**Source document:**
I was working on another post yesterday when I got news through friends from the Boston area of the bombings during the marathon.  I was grateful no one I knew was hurt, though they had friends and acquaintances that had been injured.  And as I read the updates via twitter, I experienced that sad and powerless feeling of knowing that suffering was happening while I sat in my cozy house, with my two children safely asleep upstairs. Because I have undergone my own personal traumas along the way, and because of my work with vulnerable women, I have found an outlet through writing those emotional experiences which has been, at a minimum, cathartic.  Some of those pieces I have shared with others, some are in the book I just wrote, but most are for me and me alone.

Writing gives you a voice to break through  the shame

For my personal journey, writing about numbing or painful events have brought about shame resilience to a greater degree.  It gives me a voice, when all the tapes inside my head scream that I have no voice.  It exposes the secrets that keep me in a web of shame, and  it is freeing.

I also write about things, especially in the form of poetry, that are too difficult to explain.  I went to Thailand a few years ago, and though I loved the beauty and hospitality, I saw some of the sex trafficking I had read about.  To be honest, it's hard to digest stories about trafficked women, but my mind can't even grasp what it is like for a child as young as five-years-old.

I wrote a poem about a young girl being trafficked, cruelly punished and then set free.  It's gritty and 'in your face'.  I may share it one day, but to write it was healing in itself.  It gave me hope in a way.

**Material provided:**
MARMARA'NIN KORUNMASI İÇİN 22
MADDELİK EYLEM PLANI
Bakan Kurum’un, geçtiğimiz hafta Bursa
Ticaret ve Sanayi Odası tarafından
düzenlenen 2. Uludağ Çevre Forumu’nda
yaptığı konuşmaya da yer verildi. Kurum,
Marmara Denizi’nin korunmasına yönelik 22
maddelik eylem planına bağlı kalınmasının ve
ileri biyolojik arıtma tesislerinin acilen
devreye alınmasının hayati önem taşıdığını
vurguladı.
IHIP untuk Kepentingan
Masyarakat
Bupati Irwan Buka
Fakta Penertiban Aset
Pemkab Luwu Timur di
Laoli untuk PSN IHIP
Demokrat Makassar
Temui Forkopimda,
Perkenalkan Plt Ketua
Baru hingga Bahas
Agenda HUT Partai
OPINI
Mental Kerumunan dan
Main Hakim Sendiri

**Assigned task 1:** In the text on writing through trauma, which country did the writer visit a few years ago?
**Assigned task 2:** Continue the text on writing through trauma from its final sentence.

**Exercise output 1:** Thailand.

**Exercise output 2:**
I don't believe emotional, also known as expressive, writing needs to be done with the intent that it will be shared.  I think it's valuable to share with a few safe people, but it's not always beneficial to disclose publicly through something like social media.  Yet I say that, and I balance that last statement with the fact that when people write about really personal things they have walked through (and have found a new source of courage), I feel connected to them somehow, and I admire their vulnerability.

Emotional/expressive writing has also been linked to not just emotional healing, but there are numerous other benefits as well which I have included at the bottom of this post.  So in the wake of yet another tragedy in America, I will write and have the power to have a voice, even if no one else ever reads it.

This is from an online article in The Advances of Psychiatric Treatment.  Click here to read the entire piece.

Longer-term benefits of expressive writing

Health outcomes

  • Fewer stress-related visits to the doctor

  • Improved immune system functioning

  • Reduced blood pressure

  • Improved lung function

  • Improved liver function

  • Fewer days in hospital

  • Improved mood/affect

  • Feeling of greater psychological well-being

  • Reduced depressive symptoms before examinations

  • Fewer post-traumatic intrusion and avoidance symptoms

Social and behavioural outcomes

  • Reduced absenteeism from work

  • Quicker re-employment after job loss

  • Improved working memory

  • Improved sporting performance

  • Higher students’ grade point average

  • Altered social and linguistic behaviour

. . .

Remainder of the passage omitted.